UBS expects Brent to average $45 per barrel by the end of this year and sees the benchmark rising to $50 per barrel towards the end of the first quarter in 2021.

Efforts by the Opec+ group of producers that contributed to reducing oil inventory from the markets is expected to continue well into the next year. The alliance, led by Saudi Arabia and Russia, is cutting 7.7 million barrels per day and is likely to implement tapered curbs into April 2022.

Libyan oil production coming back on stream and its exports hitting the market are also partly responsible for the downward pressure on oil prices, according to some analysts.

"Libyan restarts may or may not be sustained, but there is also a renewed focus on Iran with some tanker-tracking firms reportedly seeing a strong increase in exports from the country in September,” consultancy JBC said in a report on Friday.

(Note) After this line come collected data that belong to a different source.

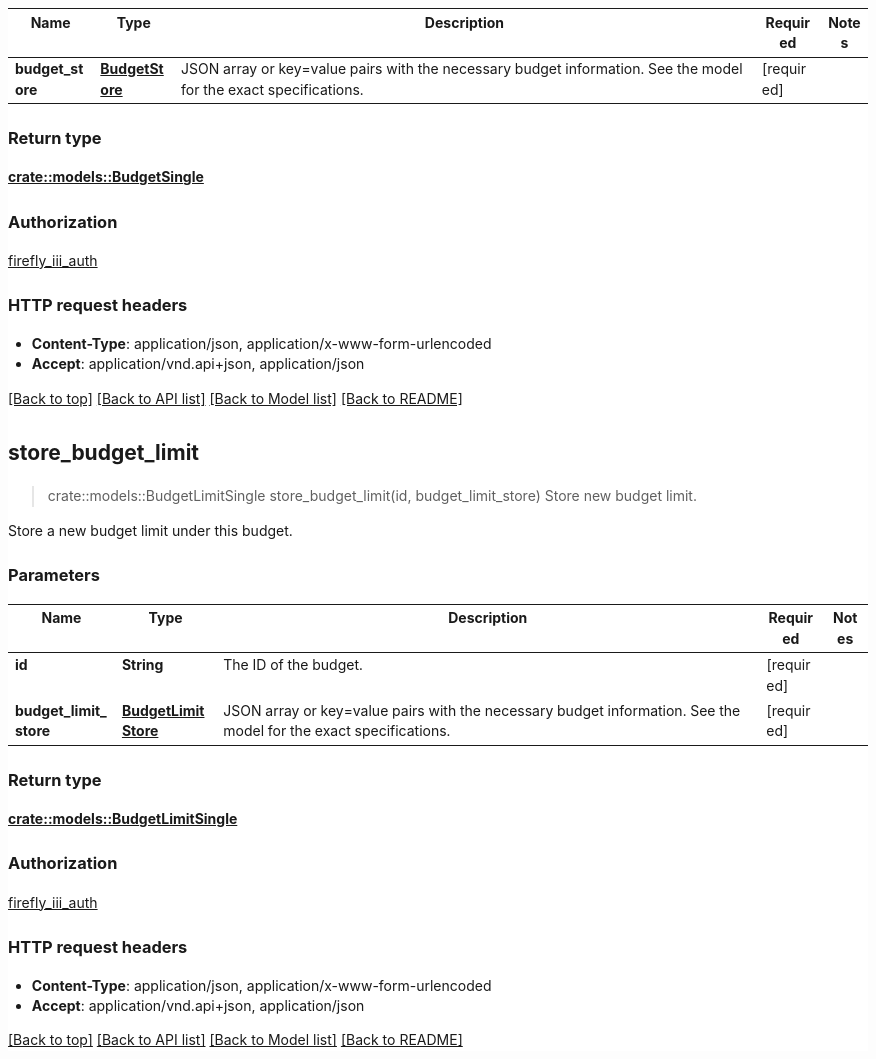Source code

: 
Name | Type | Description  | Required | Notes
------------- | ------------- | ------------- | ------------- | -------------
**budget_store** | [**BudgetStore**](BudgetStore.md) | JSON array or key=value pairs with the necessary budget information. See the model for the exact specifications. | [required] |

### Return type

[**crate::models::BudgetSingle**](BudgetSingle.md)

### Authorization

[firefly_iii_auth](../README.md#firefly_iii_auth)

### HTTP request headers

- **Content-Type**: application/json, application/x-www-form-urlencoded
- **Accept**: application/vnd.api+json, application/json

[[Back to top]](#) [[Back to API list]](../README.md#documentation-for-api-endpoints) [[Back to Model list]](../README.md#documentation-for-models) [[Back to README]](../README.md)


## store_budget_limit

> crate::models::BudgetLimitSingle store_budget_limit(id, budget_limit_store)
Store new budget limit.

Store a new budget limit under this budget.

### Parameters


Name | Type | Description  | Required | Notes
------------- | ------------- | ------------- | ------------- | -------------
**id** | **String** | The ID of the budget. | [required] |
**budget_limit_store** | [**BudgetLimitStore**](BudgetLimitStore.md) | JSON array or key=value pairs with the necessary budget information. See the model for the exact specifications. | [required] |

### Return type

[**crate::models::BudgetLimitSingle**](BudgetLimitSingle.md)

### Authorization

[firefly_iii_auth](../README.md#firefly_iii_auth)

### HTTP request headers

- **Content-Type**: application/json, application/x-www-form-urlencoded
- **Accept**: application/vnd.api+json, application/json

[[Back to top]](#) [[Back to API list]](../README.md#documentation-for-api-endpoints) [[Back to Model list]](../README.md#documentation-for-models) [[Back to README]](../README.md)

"We don’t doubt the possibility of some uptick in volumes, but are much more cautious about taking the possibility of higher numbers (e.g. 500,000 bpd-1m bpd) seriously without more substantial evidence at this time,” the report said.

A disappointing US jobs report on Friday also proved a drag on stocks and oil prices. Non-farm payrolls rose by 661,000 jobs, well below analyst expectations of 850,000. The gains were the smallest since the world’s largest economy began to see a recovery in employment in May. Around 22.2 million jobs – the equivalent of gains made since the financial crisis –  were lost in March and April at the height of the coronavirus pandemic in the US.

The country has the largest global tally of Covid-19 with 7.5 million infected and 213,524 dead as of Saturday, according to Worldometers, which tracks the pandemic.